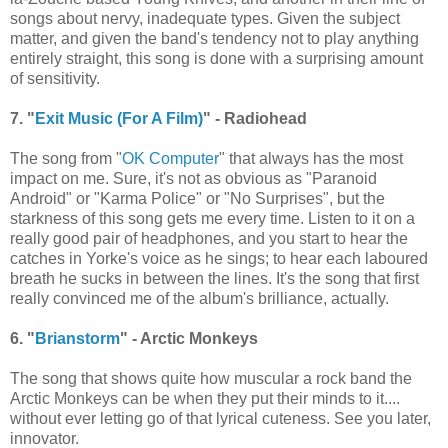
songs about nervy, inadequate types. Given the subject
matter, and given the band's tendency not to play anything
entirely straight, this song is done with a surprising amount
of sensitivity.
7. "
Exit Music (For A Film)
" - Radiohead
The song from "
OK Computer
" that always has the most
impact on me. Sure, it's not as obvious as "Paranoid
Android" or "Karma Police" or "No Surprises", but the
starkness of this song gets me every time. Listen to it on a
really good pair of headphones, and you start to hear the
catches in Yorke's voice as he sings; to hear each laboured
breath he sucks in between the lines. It's the song that first
really convinced me of the album's brilliance, actually.
6. "
Brianstorm
" - Arctic Monkeys
The song that shows quite how muscular a rock band the
Arctic Monkeys can be when they put their minds to it....
without ever letting go of that lyrical cuteness. See you later,
innovator.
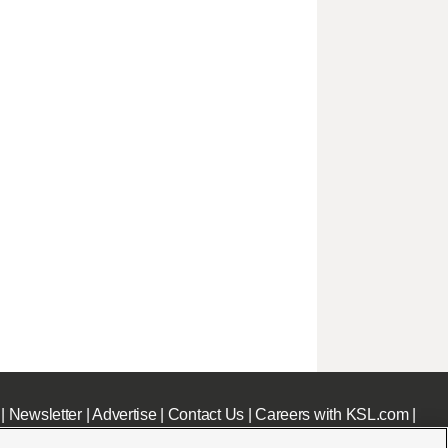
|
Newsletter
|
Advertise
|
Contact Us
|
Careers with KSL.com
|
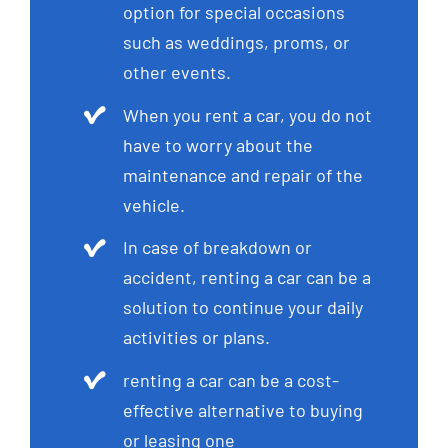
option for special occasions
such as weddings, proms, or
other events.
When you rent a car, you do not
have to worry about the
maintenance and repair of the
vehicle.
In case of breakdown or
accident, renting a car can be a
solution to continue your daily
activities or plans.
renting a car can be a cost-
effective alternative to buying
or leasing one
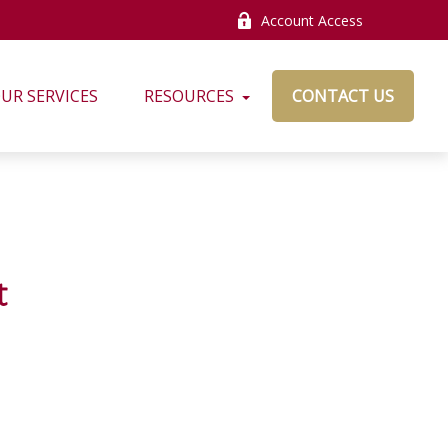
Account Access
UR SERVICES
RESOURCES
CONTACT US
t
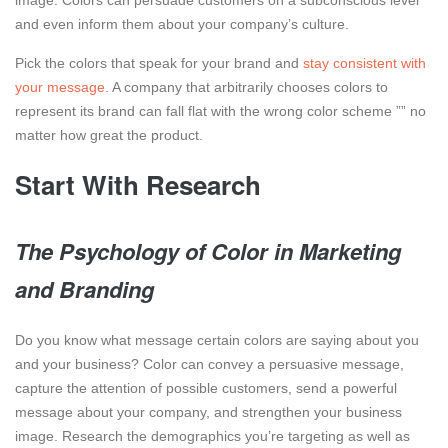
image. Colors can persuade customers on a subconscious level
and even inform them about your company’s culture.
Pick the colors that speak for your brand and
stay consistent with
your message
. A company that arbitrarily chooses colors to
represent its brand can fall flat with the wrong color scheme ”” no
matter how great the product.
Start With Research
The Psychology of Color in Marketing
and Branding
Do you know what message certain colors are saying about you
and your business? Color can convey a persuasive message,
capture the attention of possible customers, send a powerful
message about your company, and strengthen your business
image. Research the demographics you’re targeting as well as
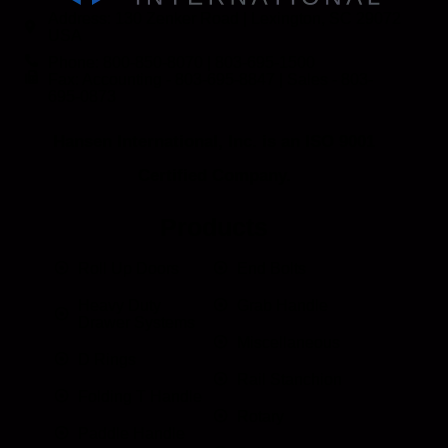
Address: 130 Zenker Road | Lexington, SC 29072
USA
Phone: 800-850-8070 | 803-695-1500
Fax: Accounting - 803-695-8847 | Sales - 803-
695-0873
Hansen International, Inc. is an ISO 9001
Certified Company.
Products
Roll Up Doors
End Bolts
Heavy Duty
Grab Handle
Drawer Systems
Miscellaneous
D Rings
Rail Stanchion
Folding T Handle
Rotary
Paddle Handle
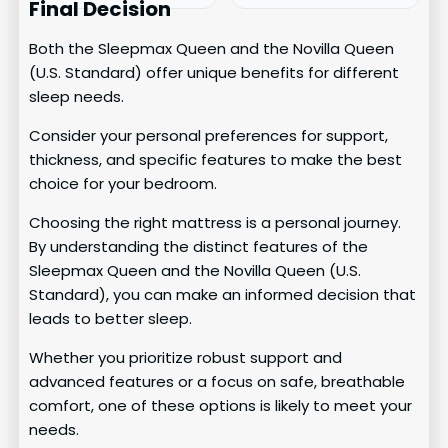
Final Decision
Both the Sleepmax Queen and the Novilla Queen
(U.S. Standard) offer unique benefits for different
sleep needs.
Consider your personal preferences for support,
thickness, and specific features to make the best
choice for your bedroom.
Choosing the right mattress is a personal journey.
By understanding the distinct features of the
Sleepmax Queen and the Novilla Queen (U.S.
Standard), you can make an informed decision that
leads to better sleep.
Whether you prioritize robust support and
advanced features or a focus on safe, breathable
comfort, one of these options is likely to meet your
needs.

### Work order
Return the lines above, starting at the one that contains "comfort, one of" and running through the last, exactly as they appear, with no extra lines.

### Solution to the exercise
comfort, one of these options is likely to meet your
needs.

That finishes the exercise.